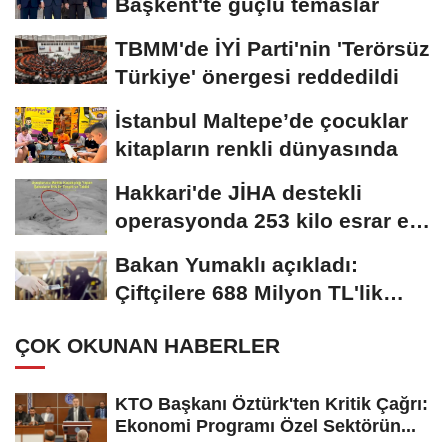
Başkent'te güçlü temaslar
TBMM'de İYİ Parti'nin 'Terörsüz
Türkiye' önergesi reddedildi
İstanbul Maltepe’de çocuklar
kitapların renkli dünyasında
Hakkari'de JİHA destekli
operasyonda 253 kilo esrar ele
geçirildi
Bakan Yumaklı açıkladı:
Çiftçilere 688 Milyon TL'lik
tarımsal destek...
ÇOK OKUNAN HABERLER
KTO Başkanı Öztürk'ten Kritik Çağrı:
Ekonomi Programı Özel Sektörün...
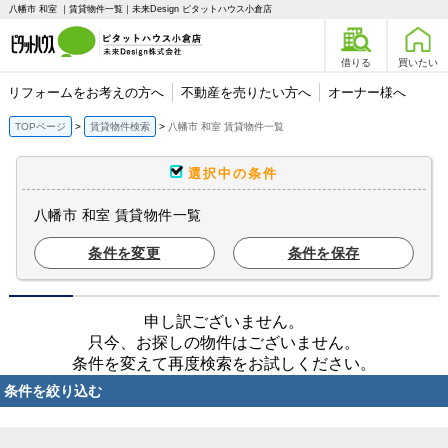
八幡市 和室 ｜賃貸物件一覧｜未来Design ピタットハウス小倉店
借りる
買いたい
リフォームをお考えの方へ
不動産を売りたい方へ
オーナー様へ
TOPページ
賃貸物件検索
八幡市 和室 賃貸物件一覧
選択中の条件
八幡市 和室 賃貸物件一覧
条件を変更
条件を保存
申し訳ございません。
只今、お探しの物件はございません。
条件を変えて再度検索をお試しください。
条件を絞り込む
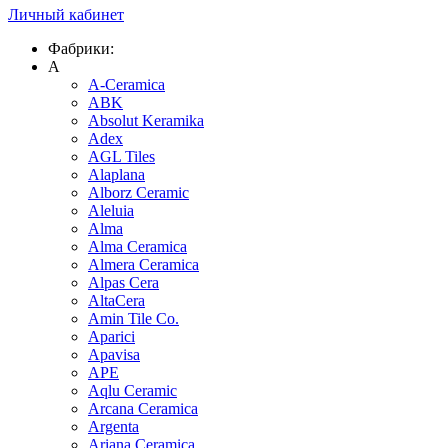
Личный кабинет
Фабрики:
A
A-Ceramica
ABK
Absolut Keramika
Adex
AGL Tiles
Alaplana
Alborz Ceramic
Aleluia
Alma
Alma Ceramica
Almera Ceramica
Alpas Cera
AltaCera
Amin Tile Co.
Aparici
Apavisa
APE
Aqlu Ceramic
Arcana Ceramica
Argenta
Ariana Ceramica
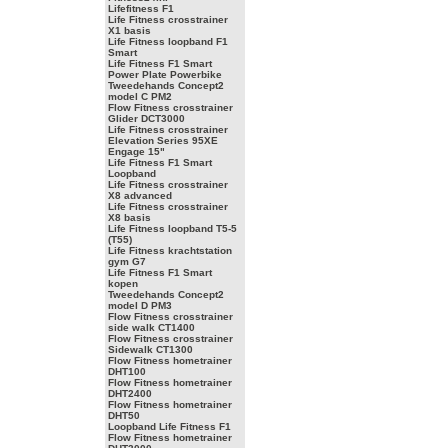
Lifefitness F1
Life Fitness crosstrainer
X1 basis
Life Fitness loopband F1
Smart
Life Fitness F1 Smart
Power Plate Powerbike
Tweedehands Concept2
model C PM2
Flow Fitness crosstrainer
Glider DCT3000
Life Fitness crosstrainer
Elevation Series 95XE
Engage 15"
Life Fitness F1 Smart
Loopband
Life Fitness crosstrainer
X8 advanced
Life Fitness crosstrainer
X8 basis
Life Fitness loopband T5-5
(T55)
Life Fitness krachtstation
gym G7
Life Fitness F1 Smart
kopen
Tweedehands Concept2
model D PM3
Flow Fitness crosstrainer
side walk CT1400
Flow Fitness crosstrainer
Sidewalk CT1300
Flow Fitness hometrainer
DHT100
Flow Fitness hometrainer
DHT2400
Flow Fitness hometrainer
DHT50
Loopband Life Fitness F1
Flow Fitness hometrainer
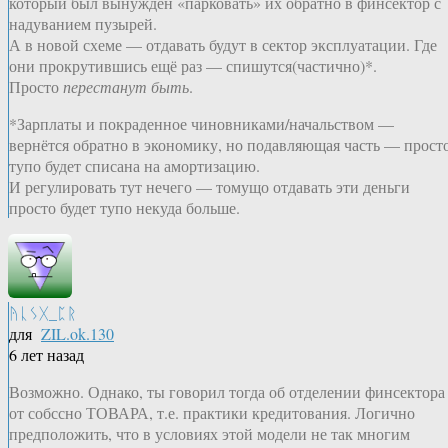
который был вынужден «парковать» их обратно в финсектор с
надуванием пузырей.
А в новой схеме — отдавать будут в сектор эксплуатации. Где
они прокрутившись ещё раз — спишутся(частично)*.
Просто
перестанут быть
.
*Зарплаты и покраденное чиновниками/начальством —
вернётся обратно в экономику, но подавляющая часть — прост
тупо будет списана на амортизацию.
И регулировать тут нечего — томущо отдавать эти деньги
просто будет тупо некуда больше.
ᚤᚳᛊᚷ_ᛈᚱ
для
ZIL.ok.130
6 лет назад
Возможно. Однако, ты говорил тогда об отделении финсектора
от собссно ТОВАРА, т.е. практики кредитования. Логично
предположить, что в условиях этой модели не так многим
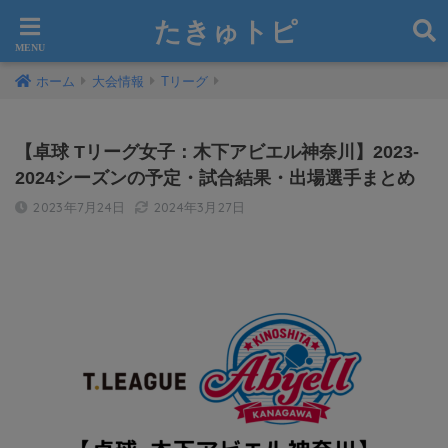
たきゅトピ
ホーム
大会情報
Tリーグ
【卓球 Tリーグ女子：木下アビエル神奈川】2023-
2024シーズンの予定・試合結果・出場選手まとめ
2023年7月24日
2024年3月27日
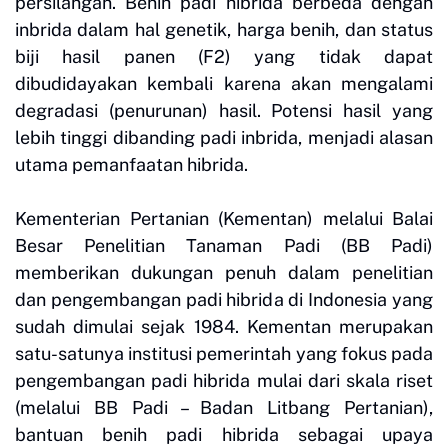
persilangan. Benih padi hibrida berbeda dengan
inbrida dalam hal genetik, harga benih, dan status
biji hasil panen (F2) yang tidak dapat
dibudidayakan kembali karena akan mengalami
degradasi (penurunan) hasil. Potensi hasil yang
lebih tinggi dibanding padi inbrida, menjadi alasan
utama pemanfaatan hibrida.
Kementerian Pertanian (Kementan) melalui Balai
Besar Penelitian Tanaman Padi (BB Padi)
memberikan dukungan penuh dalam penelitian
dan pengembangan padi hibrida di Indonesia yang
sudah dimulai sejak 1984. Kementan merupakan
satu-satunya institusi pemerintah yang fokus pada
pengembangan padi hibrida mulai dari skala riset
(melalui BB Padi – Badan Litbang Pertanian),
bantuan benih padi hibrida sebagai upaya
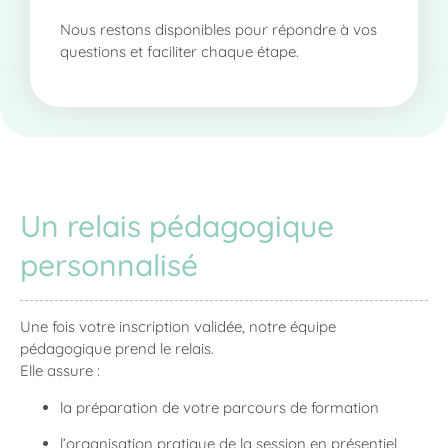
Nous restons disponibles pour répondre à vos
questions et faciliter chaque étape.
Un relais pédagogique
personnalisé
Une fois votre inscription validée, notre équipe
pédagogique prend le relais.
Elle assure :
la préparation de votre parcours de formation
l’organisation pratique de la session en présentiel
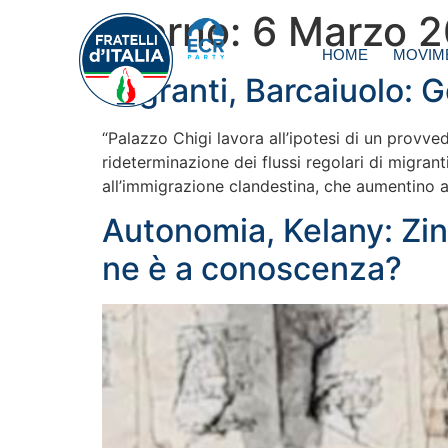
Giorno:
6 Marzo 
HOME
MOVIM
Migranti, Barcaiuolo: G
“Palazzo Chigi lavora all’ipotesi di un provved
rideterminazione dei flussi regolari di migran
all’immigrazione clandestina, che aumentino a
Autonomia, Kelany: Zin
ne è a conoscenza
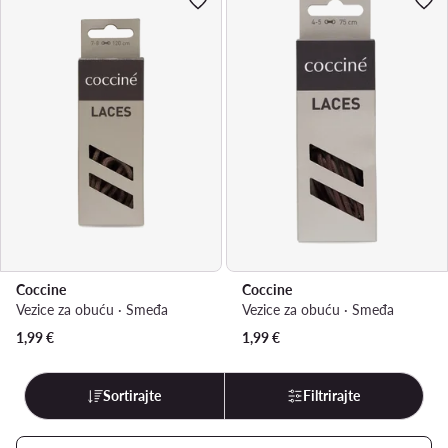
Coccine
Coccine
Vezice za obuću · Smeđa
Vezice za obuću · Smeđa
1,99
€
1,99
€
Sortirajte
Filtrirajte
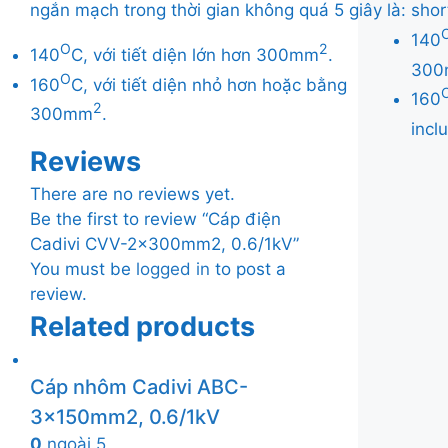
ngắn mạch trong thời gian không quá 5 giây là:
shor
140
O
2
140
C, với tiết diện lớn hơn 300mm
.
30
O
160
C, với tiết diện nhỏ hơn hoặc bằng
160
2
300mm
.
inc
Reviews
There are no reviews yet.
Be the first to review “Cáp điện
Cadivi CVV-2x300mm2, 0.6/1kV”
You must be
logged in
to post a
review.
Related products
Cáp nhôm Cadivi ABC-
3x150mm2, 0.6/1kV
0
ngoài 5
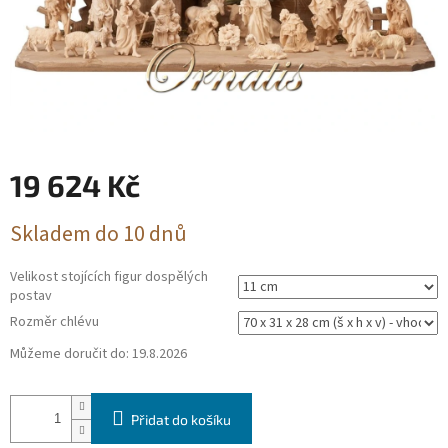
19 624 Kč
Měrná
Skladem do 10 dnů
cena:
Velikost stojících figur dospělých
postav
Rozměr chlévu
Můžeme doručit do:
19.8.2026
Přidat do košíku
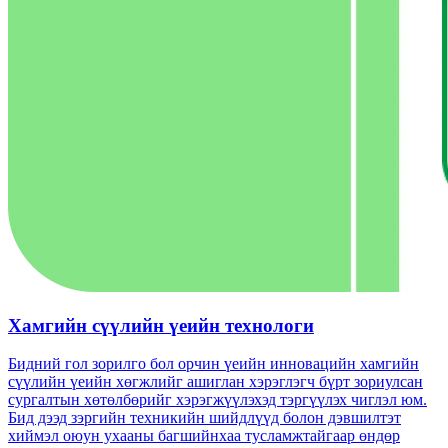
Хамгийн сүүлийн үеийн технологи
Бидний гол зорилго бол орчин үеийн инновацийн хамгийн
сүүлийн үеийн хөгжлийг ашиглан хэрэглэгч бүрт зориулсан
сургалтын хөтөлбөрийг хэрэгжүүлэхэд тэргүүлэх чиглэл юм.
Бид дээд зэргийн техникийн шийдлүүд болон дэвшилтэт
хиймэл оюун ухааны багшийнхаа тусламжтайгаар өндөр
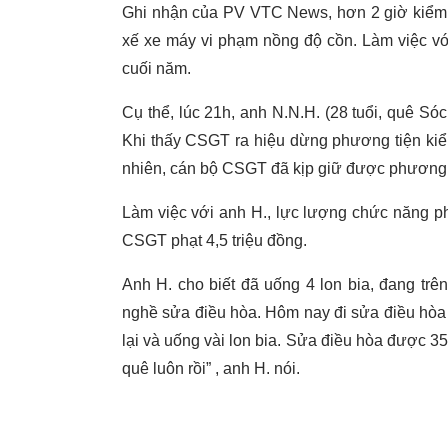
Ghi nhận của PV VTC News, hơn 2 giờ kiểm t
xế xe máy vi phạm nồng độ cồn. Làm việc với
cuối năm.
Cụ thể, lúc 21h, anh N.N.H. (28 tuổi, quê Sóc
Khi thấy CSGT ra hiệu dừng phương tiện kiể
nhiên, cán bộ CSGT đã kịp giữ được phương 
Làm việc với anh H., lực lượng chức năng ph
CSGT phạt 4,5 triệu đồng.
Anh H. cho biết đã uống 4 lon bia, đang trê
nghề sửa điều hòa. Hôm nay đi sửa điều hòa đ
lại và uống vài lon bia. Sửa điều hòa được 35
quê luôn rồi” , anh H. nói.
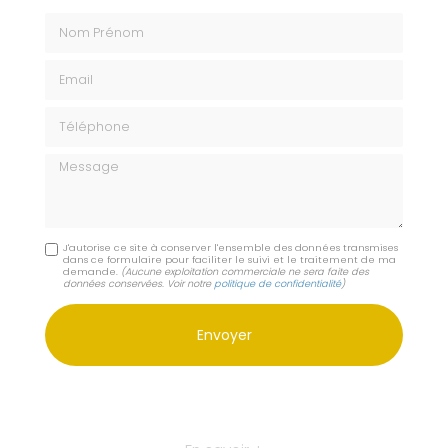
Nom Prénom
Email
Téléphone
Message
J'autorise ce site à conserver l'ensemble des données transmises
dans ce formulaire pour faciliter le suivi et le traitement de ma
demande.
(Aucune exploitation commerciale ne sera faite des
données conservées. Voir notre
politique de confidentialité
)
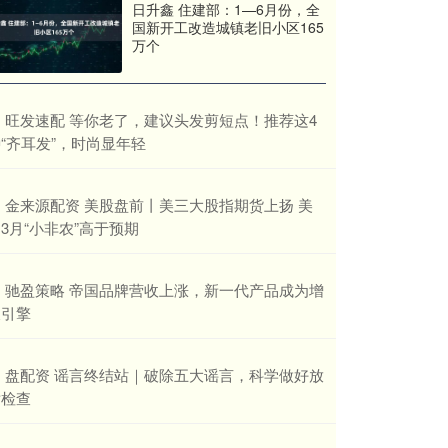
日升鑫 住建部：1—6月份，全
国新开工改造城镇老旧小区165
万个
​旺发速配 等你老了，建议头发剪短点！推荐这4
“齐耳发”，时尚显年轻
​金来源配资 美股盘前丨美三大股指期货上扬 美
3月“小非农”高于预期
​驰盈策略 帝国品牌营收上涨，新一代产品成为增
长引擎
​盘配资 谣言终结站｜破除五大谣言，科学做好放
射检查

Directions for this task ▸
Please show each line from the material above in which the word "melalui" appears, treating uppercase and lowercase letters as different.

Solved problem ▸
Kementerian Pertanian (Kementan) melalui Balai
(melalui BB Padi – Badan Litbang Pertanian),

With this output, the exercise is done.